According to HSI, traders entice cats with food baits into homemade spring-loaded snares. Astonishingly, polls revealed that a staggering 87% of individuals either experienced pet theft or knew someone who had.
Additionally, distressing reports have surfaced concerning truckloads of both live and slaughtered cats being trafficked across the China border.
Cats (and dogs) endure harrowing journeys across Vietnam, often confined in the baggage holds of passenger buses for over 24 hours without respite, sustenance, or water, leading to numerous fatalities along the way.
A recent Nielsen opinion poll (Oct. 2023) commissioned by HSI shows that cat meat is consumed by a relative minority of the Vietnamese population (21%) with the majority (71%) in favour of a ban on both cat meat consumption and trade.
All 20 cats rescued from Mr Doanh’s slaughterhouse were relocated to a specially designed shelter at Thái Nguyên University of Agriculture and Forestry.
Here, they received essential vaccinations against rabies and are undergoing meticulous medical care, preparing them for eventual local adoption.
Persistent dog and cat meat consumption in Vietnam attributed to weak enforcement and ambiguous regulations
To combat animal cruelty, the Vietnamese Government established the Vietnam Animal Welfare Association in 2018 to prevent such acts and aid in investigations.
Nevertheless, a contentious debate regarding the morality of consuming dog meat has long persisted in Vietnam.

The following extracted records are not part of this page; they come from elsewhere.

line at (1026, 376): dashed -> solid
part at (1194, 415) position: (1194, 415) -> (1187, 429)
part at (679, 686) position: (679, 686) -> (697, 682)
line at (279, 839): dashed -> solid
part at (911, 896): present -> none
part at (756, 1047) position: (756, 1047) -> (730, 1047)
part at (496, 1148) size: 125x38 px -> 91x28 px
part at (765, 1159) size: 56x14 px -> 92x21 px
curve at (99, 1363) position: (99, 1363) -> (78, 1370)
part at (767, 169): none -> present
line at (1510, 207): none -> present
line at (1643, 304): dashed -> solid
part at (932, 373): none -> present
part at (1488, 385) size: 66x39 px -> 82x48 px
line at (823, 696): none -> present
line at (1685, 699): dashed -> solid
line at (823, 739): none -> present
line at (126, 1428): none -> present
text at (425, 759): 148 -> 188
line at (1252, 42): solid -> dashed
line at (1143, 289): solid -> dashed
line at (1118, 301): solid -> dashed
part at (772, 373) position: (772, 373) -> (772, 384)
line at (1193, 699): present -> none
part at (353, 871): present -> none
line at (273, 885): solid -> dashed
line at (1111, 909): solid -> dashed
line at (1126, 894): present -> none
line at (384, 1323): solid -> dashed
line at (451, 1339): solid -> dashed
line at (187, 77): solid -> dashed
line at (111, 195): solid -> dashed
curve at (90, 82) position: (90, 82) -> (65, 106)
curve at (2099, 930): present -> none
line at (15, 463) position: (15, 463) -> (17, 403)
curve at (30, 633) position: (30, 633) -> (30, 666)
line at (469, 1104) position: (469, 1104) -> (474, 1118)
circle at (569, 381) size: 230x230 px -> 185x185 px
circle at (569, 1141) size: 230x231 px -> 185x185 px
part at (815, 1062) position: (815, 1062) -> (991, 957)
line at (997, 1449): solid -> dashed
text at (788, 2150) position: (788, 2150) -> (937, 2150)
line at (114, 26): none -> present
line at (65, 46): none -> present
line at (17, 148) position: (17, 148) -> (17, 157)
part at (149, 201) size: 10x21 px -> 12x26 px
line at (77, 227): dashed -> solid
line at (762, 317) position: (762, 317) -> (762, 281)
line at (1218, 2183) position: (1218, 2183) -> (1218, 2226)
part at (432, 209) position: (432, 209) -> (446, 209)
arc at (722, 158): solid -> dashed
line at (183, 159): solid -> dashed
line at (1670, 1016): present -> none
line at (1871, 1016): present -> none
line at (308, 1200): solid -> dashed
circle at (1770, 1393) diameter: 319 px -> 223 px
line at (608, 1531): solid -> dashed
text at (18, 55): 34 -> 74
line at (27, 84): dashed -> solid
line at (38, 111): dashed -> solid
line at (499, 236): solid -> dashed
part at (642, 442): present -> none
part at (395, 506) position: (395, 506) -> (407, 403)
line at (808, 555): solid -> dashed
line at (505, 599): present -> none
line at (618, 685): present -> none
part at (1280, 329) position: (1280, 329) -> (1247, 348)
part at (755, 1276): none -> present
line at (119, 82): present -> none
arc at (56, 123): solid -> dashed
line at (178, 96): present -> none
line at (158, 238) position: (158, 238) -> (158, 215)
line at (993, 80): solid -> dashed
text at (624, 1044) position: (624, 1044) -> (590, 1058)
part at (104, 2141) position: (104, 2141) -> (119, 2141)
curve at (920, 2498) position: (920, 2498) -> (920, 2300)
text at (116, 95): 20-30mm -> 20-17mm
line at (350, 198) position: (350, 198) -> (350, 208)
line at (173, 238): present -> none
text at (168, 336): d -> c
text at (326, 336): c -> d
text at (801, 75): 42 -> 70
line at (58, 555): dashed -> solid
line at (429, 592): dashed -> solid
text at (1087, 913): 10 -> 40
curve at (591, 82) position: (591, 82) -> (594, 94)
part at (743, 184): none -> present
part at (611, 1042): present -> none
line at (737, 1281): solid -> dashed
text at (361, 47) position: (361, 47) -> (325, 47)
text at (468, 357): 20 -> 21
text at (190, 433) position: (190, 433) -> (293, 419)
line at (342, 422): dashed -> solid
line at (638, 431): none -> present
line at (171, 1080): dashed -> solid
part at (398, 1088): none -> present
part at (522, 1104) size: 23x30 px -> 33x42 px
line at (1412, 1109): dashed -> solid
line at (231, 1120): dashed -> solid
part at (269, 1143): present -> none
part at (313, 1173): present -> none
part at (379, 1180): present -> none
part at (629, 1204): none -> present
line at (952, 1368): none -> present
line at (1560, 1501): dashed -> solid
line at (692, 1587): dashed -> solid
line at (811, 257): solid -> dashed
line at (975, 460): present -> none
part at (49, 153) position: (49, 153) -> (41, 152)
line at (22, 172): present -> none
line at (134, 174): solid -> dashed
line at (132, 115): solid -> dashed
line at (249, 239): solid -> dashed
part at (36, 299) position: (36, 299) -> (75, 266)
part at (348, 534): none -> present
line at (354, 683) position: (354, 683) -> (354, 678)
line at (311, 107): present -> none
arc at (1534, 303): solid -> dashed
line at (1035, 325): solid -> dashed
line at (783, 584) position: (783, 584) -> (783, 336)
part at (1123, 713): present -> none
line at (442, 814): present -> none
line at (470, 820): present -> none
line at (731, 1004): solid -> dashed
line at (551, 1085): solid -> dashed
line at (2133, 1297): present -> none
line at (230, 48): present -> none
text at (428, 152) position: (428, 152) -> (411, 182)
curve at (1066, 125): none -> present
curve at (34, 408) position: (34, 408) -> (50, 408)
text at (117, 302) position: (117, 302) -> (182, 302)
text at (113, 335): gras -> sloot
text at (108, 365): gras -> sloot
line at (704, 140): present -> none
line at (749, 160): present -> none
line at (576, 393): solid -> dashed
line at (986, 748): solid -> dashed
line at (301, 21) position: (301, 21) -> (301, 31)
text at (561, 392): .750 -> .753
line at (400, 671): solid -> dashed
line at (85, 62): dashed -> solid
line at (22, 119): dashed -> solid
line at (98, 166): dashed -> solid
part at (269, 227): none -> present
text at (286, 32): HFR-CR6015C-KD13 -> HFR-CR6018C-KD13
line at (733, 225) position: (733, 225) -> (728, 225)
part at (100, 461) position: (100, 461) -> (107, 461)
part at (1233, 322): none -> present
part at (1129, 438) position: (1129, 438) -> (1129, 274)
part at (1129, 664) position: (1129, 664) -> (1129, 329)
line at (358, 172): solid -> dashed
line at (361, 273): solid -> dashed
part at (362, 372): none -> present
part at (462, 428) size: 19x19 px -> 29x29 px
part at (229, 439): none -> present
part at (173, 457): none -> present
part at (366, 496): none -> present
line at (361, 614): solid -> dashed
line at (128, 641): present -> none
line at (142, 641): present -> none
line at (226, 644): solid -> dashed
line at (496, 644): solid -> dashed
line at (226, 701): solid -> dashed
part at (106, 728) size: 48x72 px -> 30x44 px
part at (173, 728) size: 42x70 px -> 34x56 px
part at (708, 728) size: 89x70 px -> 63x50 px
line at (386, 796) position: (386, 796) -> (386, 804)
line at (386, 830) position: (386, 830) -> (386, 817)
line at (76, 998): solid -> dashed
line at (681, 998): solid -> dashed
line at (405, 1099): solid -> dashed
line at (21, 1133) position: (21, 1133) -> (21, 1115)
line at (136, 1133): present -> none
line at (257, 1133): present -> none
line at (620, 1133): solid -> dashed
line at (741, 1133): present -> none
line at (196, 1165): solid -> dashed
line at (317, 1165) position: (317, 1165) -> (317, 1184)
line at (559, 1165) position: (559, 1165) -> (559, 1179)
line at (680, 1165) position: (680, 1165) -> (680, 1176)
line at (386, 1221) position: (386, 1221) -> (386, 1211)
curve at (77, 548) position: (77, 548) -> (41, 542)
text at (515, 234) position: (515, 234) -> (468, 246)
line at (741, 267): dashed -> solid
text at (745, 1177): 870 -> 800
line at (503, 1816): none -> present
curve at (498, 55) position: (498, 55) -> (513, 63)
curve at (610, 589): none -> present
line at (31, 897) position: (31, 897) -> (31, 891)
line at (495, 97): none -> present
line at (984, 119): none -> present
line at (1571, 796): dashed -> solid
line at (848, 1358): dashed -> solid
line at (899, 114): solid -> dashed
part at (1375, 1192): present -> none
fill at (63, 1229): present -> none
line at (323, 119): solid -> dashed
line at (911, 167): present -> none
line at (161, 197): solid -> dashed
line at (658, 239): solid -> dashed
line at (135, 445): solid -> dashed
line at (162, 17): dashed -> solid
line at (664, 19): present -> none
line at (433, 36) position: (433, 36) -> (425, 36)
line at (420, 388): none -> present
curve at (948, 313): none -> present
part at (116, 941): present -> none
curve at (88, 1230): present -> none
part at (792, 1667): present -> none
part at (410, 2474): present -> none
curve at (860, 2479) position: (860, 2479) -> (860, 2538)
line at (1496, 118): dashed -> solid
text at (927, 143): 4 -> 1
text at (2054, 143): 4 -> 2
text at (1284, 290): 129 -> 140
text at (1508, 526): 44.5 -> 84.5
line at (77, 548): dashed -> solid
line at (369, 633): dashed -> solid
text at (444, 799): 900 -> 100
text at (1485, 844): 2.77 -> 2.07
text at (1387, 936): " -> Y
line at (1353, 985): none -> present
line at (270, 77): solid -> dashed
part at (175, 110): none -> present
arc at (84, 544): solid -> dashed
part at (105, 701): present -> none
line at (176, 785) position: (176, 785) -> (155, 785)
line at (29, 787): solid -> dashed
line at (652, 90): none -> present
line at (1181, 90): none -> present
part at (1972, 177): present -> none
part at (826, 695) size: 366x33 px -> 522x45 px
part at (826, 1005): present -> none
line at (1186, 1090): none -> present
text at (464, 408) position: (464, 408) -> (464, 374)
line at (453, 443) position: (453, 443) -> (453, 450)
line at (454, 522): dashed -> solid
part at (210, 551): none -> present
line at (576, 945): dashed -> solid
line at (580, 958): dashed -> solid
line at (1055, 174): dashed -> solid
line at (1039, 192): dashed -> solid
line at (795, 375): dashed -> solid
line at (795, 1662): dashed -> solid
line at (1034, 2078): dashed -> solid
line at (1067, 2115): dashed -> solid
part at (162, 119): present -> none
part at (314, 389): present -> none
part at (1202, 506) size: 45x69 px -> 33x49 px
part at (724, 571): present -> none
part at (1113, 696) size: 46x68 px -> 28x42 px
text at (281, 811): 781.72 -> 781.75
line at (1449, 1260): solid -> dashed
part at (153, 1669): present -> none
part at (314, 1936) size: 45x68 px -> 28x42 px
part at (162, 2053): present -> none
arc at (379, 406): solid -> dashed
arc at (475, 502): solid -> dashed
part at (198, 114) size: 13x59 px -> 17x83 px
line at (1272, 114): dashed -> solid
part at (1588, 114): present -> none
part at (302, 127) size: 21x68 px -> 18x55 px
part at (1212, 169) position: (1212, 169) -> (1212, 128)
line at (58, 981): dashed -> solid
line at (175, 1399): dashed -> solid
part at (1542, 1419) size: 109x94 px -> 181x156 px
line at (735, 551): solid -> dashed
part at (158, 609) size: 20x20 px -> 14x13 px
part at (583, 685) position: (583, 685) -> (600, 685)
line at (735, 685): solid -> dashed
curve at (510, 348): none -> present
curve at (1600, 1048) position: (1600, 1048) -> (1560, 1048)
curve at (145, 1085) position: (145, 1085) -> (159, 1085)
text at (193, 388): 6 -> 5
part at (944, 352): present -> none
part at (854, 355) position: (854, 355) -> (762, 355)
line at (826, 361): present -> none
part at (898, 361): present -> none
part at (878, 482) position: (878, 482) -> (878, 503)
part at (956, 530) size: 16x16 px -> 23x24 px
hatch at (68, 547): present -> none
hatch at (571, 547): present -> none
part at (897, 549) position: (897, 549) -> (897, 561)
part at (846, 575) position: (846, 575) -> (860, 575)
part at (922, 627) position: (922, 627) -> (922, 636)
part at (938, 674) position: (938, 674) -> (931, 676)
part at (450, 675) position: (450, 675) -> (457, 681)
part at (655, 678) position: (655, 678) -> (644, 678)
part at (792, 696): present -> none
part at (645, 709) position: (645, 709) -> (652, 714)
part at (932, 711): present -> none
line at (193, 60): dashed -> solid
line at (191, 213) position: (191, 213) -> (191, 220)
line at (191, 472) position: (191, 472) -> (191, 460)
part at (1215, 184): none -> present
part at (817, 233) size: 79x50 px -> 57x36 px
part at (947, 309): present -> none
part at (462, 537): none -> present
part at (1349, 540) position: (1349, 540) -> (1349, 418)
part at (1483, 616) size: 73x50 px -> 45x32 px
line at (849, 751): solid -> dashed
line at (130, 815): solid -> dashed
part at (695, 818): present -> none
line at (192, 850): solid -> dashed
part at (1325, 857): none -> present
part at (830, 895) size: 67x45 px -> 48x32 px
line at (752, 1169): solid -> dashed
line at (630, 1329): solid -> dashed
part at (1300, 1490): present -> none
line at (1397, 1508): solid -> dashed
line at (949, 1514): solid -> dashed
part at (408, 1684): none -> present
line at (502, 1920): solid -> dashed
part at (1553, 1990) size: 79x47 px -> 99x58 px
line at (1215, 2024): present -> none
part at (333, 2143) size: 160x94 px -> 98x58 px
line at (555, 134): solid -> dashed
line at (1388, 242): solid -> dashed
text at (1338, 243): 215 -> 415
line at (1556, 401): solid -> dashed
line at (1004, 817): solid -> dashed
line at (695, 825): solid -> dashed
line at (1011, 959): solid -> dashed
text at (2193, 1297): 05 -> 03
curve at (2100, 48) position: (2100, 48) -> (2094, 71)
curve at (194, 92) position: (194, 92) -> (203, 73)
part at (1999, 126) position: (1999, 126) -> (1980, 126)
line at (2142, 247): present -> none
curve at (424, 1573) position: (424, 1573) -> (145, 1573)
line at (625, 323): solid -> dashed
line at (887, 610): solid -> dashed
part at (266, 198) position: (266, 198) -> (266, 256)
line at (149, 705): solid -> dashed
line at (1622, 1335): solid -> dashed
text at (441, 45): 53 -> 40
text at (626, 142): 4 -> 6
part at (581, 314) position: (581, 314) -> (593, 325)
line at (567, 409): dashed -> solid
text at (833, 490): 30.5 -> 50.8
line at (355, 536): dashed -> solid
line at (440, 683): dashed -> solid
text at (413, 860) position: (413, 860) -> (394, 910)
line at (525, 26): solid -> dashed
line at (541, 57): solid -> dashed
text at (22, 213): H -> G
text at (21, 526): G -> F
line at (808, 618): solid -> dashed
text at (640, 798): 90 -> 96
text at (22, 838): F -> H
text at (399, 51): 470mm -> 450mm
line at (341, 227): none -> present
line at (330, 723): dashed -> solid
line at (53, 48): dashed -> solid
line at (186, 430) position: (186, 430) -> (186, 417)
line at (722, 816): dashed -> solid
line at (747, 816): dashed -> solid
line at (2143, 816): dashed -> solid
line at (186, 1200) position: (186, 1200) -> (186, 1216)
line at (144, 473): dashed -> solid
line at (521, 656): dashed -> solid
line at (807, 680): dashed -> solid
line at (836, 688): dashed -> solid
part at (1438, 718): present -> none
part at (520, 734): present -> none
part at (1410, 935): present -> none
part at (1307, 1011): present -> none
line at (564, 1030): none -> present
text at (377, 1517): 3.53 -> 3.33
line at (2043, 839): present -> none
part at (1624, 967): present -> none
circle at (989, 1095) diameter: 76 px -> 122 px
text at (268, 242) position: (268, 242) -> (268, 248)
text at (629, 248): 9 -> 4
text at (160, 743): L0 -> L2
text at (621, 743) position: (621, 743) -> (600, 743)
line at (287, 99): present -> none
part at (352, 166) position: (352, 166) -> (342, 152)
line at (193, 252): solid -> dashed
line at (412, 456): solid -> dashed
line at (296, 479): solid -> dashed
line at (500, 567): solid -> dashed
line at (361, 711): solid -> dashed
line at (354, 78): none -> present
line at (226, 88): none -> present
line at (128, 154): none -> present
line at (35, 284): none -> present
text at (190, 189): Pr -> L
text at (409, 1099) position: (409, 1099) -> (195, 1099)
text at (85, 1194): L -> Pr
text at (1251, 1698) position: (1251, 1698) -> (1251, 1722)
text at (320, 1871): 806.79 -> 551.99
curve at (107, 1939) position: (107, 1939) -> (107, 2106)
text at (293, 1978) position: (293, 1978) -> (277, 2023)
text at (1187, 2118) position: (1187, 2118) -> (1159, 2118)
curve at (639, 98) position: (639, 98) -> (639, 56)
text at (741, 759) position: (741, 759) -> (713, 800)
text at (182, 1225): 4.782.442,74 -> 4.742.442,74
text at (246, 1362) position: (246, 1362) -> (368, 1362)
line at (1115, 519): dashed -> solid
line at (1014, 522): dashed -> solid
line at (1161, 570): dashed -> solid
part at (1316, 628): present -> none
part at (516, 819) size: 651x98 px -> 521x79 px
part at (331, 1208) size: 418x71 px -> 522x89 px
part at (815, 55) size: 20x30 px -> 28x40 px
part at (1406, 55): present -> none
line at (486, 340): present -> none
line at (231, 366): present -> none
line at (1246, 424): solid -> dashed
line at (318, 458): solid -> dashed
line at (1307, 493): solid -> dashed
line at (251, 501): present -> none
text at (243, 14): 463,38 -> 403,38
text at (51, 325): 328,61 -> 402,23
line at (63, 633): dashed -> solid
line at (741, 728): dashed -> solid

According to a 2021 report by Four Paws on dog and cat meat consumption in Vietnam, 88% of surveyed Vietnamese supported the prohibition of dog and cat meat trafficking.
However, opposing views exist, considering dog meat a traditional speciality dish prevalent in several South Asian countries, including Vietnam and South Korea.
Four Paws criticized the dog and cat meat trade for violating existing laws on infectious disease control, sanitation, cross-border transportation, theft, and animal welfare.
Vietnam’s media outlet Vnexpress reported that local authorities have urged the gradual phasing out of the trading and consumption of dog and cat meat.
They cited concerns such as the potential negative impact on tourism, especially among foreign visitors and expatriates, due to the perceived discomfort associated with consuming such meats.